GOVERNMENT AND POLITICS: BOLIVIA


WILLIAM R. GARNER, Associate Professor of Political Science, Southern Illinois University at Carbondale

THE RETURN TO PRESIDENTIAL OFFICE of Siles Suazo and Paz Estenssorro in the 1980s produced a romantic sense of déjà vu, a trend which was noted in HLAS 51. During the current Paz Zamora regime, however, the most prominent focus in the literature is on Bolivia's "narcotraffic" together with the myriad of domestic and international problems associated with it. Most writers view coca production per se as a novel, and dangerous pretext for unwarranted US intervention. Parotani (item bi 90012843), for example, characterizes Washington policy as the result of a "program of persecution...against those countries of the world whose most valuable commodity is cocaine." Kawell also notes major stresses unnecessarily and unexpectedly inflicted on rural Andean cultures when the millennia-old coca-based economy is suddenly disturbed and targeted by the US as a threat to its national security (items bi 91000099 and bi 91000097). This sentiment is echoed in a major piece by Kevin Healy which concludes that, along with the fact that the coca leaf is the "symbol of Andean culture," coca-leaf producer syndicates have formed the most sophisticated and potent network of mass-based political organizations ever to appear in post-colonial Bolivia (item bi 91009076). Mostajo Valdivieso (item bi 91024471) has compiled a collection of papers submitted at Bolivian Senate hearings, the thrust of which is that a "Bolivian solution," is the only functional answer to the problem. Moore Casanovas characterizes the Bolivian "narcocracy" as so powerful that it has usurped the central government's traditional role of capital accumulation (item bi 91007432). An example of this is the scandal involving Bolivian military officers who were implicated in the drug trade (item bi 90012850).

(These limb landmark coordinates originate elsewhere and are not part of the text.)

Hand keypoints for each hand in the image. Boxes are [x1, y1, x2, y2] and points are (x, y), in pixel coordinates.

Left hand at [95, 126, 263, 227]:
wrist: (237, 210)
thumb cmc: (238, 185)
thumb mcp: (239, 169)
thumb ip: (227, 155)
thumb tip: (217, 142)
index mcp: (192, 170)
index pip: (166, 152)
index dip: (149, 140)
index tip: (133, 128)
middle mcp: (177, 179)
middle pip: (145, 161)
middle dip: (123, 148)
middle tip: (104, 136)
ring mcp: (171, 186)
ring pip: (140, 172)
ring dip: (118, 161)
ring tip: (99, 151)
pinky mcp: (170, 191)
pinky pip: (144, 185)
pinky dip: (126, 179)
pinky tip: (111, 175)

Two strong general assessments of Bolivia's sociopolitical system are found in Gamarra and Malloy's article (item bi 91006657) and in a book-length introduction to the country by Morales (item bi 92005885). There are also two strong ILDIS monographs, Debate: sobre la reforma del sistema político (item bi 91024470) and Democracia y desarrollo en Bolivia (item bi 91024483), which address the ongoing centralization-decentralization debate. Other publications of importance are seen in the Foro Económico Santa Cruz (item bi 90012838), Franco Guachalla (item bi 93016682), Molina Saucedo (item bi 91024487), and Romero Pittari (item bi 91007838), who presents an amazingly optimistic prognosis in spite of major geographic, administrative, and partisan fragmentation, and Valverde (item bi 93017930), who urges adaptation of federalism through constitutional amendment.

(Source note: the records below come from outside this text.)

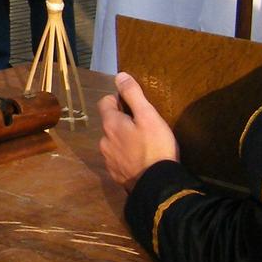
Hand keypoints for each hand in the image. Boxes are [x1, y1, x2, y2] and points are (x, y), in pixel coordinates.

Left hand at [98, 72, 178, 190]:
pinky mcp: (115, 174)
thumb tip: (120, 76)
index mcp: (110, 125)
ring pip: (113, 141)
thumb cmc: (155, 147)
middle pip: (109, 123)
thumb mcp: (148, 116)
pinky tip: (141, 159)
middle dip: (123, 121)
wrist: (157, 185)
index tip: (135, 106)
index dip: (118, 100)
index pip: (104, 102)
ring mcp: (108, 159)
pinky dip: (126, 156)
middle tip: (143, 126)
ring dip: (124, 139)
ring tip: (144, 144)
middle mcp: (104, 141)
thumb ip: (133, 95)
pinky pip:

Studies of political ideology are, as usual, concentrated on the left. In this vein, note an increase in publications by Izquierda Unida (e.g., item bi 90012856). IU's national platform (item bi 91024477), on which it won seven percent of the 1989 national vote, is also available. Guillermo Lora, long-time polemicist for the Revolutionary Workers Party (POR), continues to generate a prodigious number of works (item bi 90012858). An extremely far left pro-Hoxha's Albania critique has been written by Ruiz González (item bi 90012847). There is also a Christian Democratic Party commentary prepared by Miguel Harb (item bi 90012841). Perspectives supportive of Bánzer Suárez, the ADR, and the military can be found in Gamarra Zorilla (item bi 89001542) and Gumucio Peñafiel (item bi 91024479). An interpretation of Bolivia's military as a major political actor and negative force after 1952 is presented by Ardaya Salinas (item bi 91000985), who attributes its role to the MNR's failure to institutionalize its rule and create the necessary sociopolitical system. Labor politics and policy are the subject of several studies (e.g., items bi 91024478, bi 91024469, bi 91024468, bi 91024485, and bi 91024529). Examples of strong evaluations of the current neoliberal economic policy are works by Antezana (item bi 90012855) and Granado (item bi 90012851).

Important contributions in the area of Bolivian public institutions and electoral processes are available in two works by Mesa Gisbert (items bi 91024473 and bi 90013506), and Rivadeneira Prada has produced a rare assessment of the role of television in recent Bolivian campaigns (item bi 90012852). Quality voting behavior studies, also a rarity in the Bolivian literature, are found in works by Baldivia Urdininea (items bi 91024480 and bi 90012842). Other useful analyses of municipal elections are found in Hofmann (item bi 90012853) and in a solid statistical compilation by the Corte Nacional Electoral (item bi 91024482).